Let’s leave genetics out of it, in part because we’re in danger of slipping into hyperbole and, in the end, insulting the entire island and its unique, long-lived intellectual tradition. And yet Kazantzakis, sure of the unique identity of his birthplace, introduced both the term and the hypothesis concerning a “Cretan glance,” a philosophical way of seeing that looks on chaos or on danger without fear or delusions. References to the “Cretan glance” can be found throughout his extensive and varied writings, while a brief synopsis of the theory can be found in his “Report to Greco, where he writes: “My personal life has some value, extremely relative, for myself and no one else. The sole value I acknowledge in it was its effort to mount from one step to the next and reach the highest point to which its strength and doggedness could bring it: the summit I arbitrarily named the ‘Cretan Glance.’” For Kazantzakis, man sprouts wings and flies only if he reaches the edge of the yawning chasm.

Venizelos, Kazantzakis and Xylouris were three figures of rare quality, each exceptional in his own realms − since none of this triad was one-dimensional. And while the writer-philosopher in the group may have believed that Crete is shaped primarily by its kouzoulous, its screwballs, rather than its family men, none of those three were screwballs in the least.
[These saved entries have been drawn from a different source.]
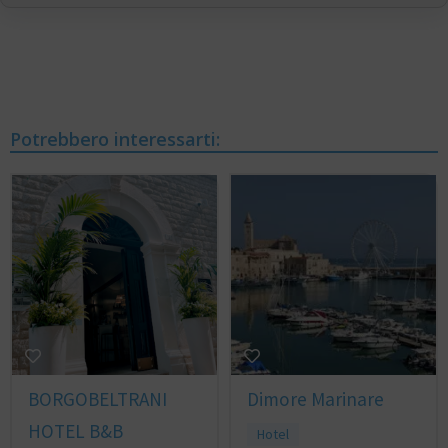
Potrebbero interessarti:
BORGOBELTRANI
Dimore Marinare
HOTEL B&B
Hotel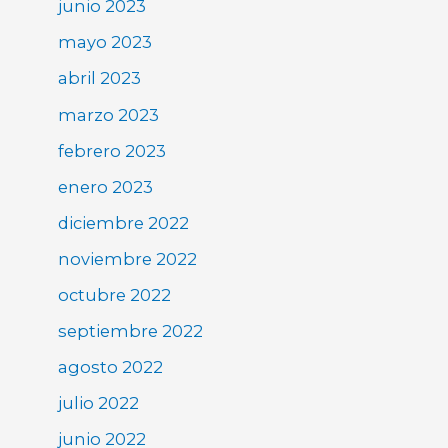
junio 2023
mayo 2023
abril 2023
marzo 2023
febrero 2023
enero 2023
diciembre 2022
noviembre 2022
octubre 2022
septiembre 2022
agosto 2022
julio 2022
junio 2022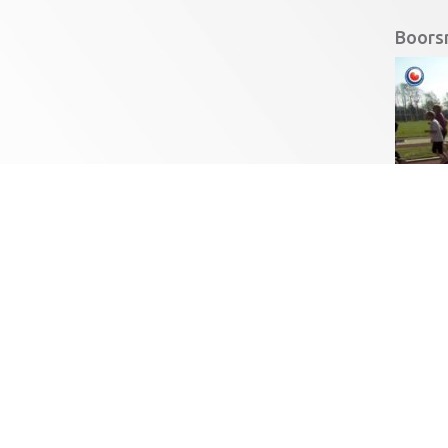
Boors
In Hea!
uitzend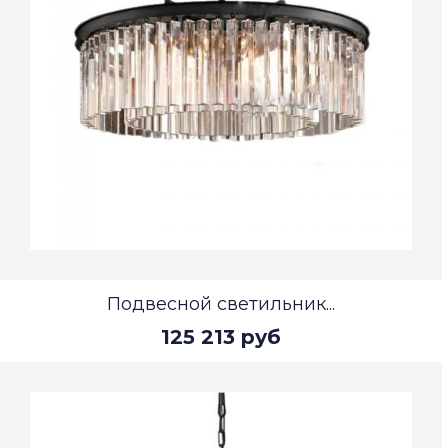
Подвесной светильник...
125 213 руб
The politician in this group, leader of the Cretan Revolution that began in the village of Theriso and the prime minister of the entire country on seven separate occasions, saw Greece from the vantage point of Crete. He saw a greater Greece – geographically, politically, and spiritually – than the one defined by its borders at the end of the 19th and the first quarter of the 20th centuries, and left extraordinarily important marks on the nation’s body, expansive and bloody marks that continue to invite the work of researchers.

 

Kazantzakis, meanwhile, saw the whole world from Crete. At the same time, during his travels all over the globe, he kept glancing back towards Crete, or perhaps towards the image of Crete he himself had formed. Now, at the end of the second decade of the 21st century, he remains the Greek author with the widest international recognition – even more so than CP Cavafy – and his works, including the difficult “Odyssey: A Modern Sequel,” continue to be translated. (For many Cretans, however, their island appears more authentically, less a thing of myth, in the pages of Ioannis Kondylakis.)

Xylouris’ glance embraced Athens, and from there all of Greece, all while still keeping his Cretan heritage intact. His greatest accomplishment was that his songs transcended the local folk elements within them to become a part of the national cultural heritage of all Greeks. They belong to us all.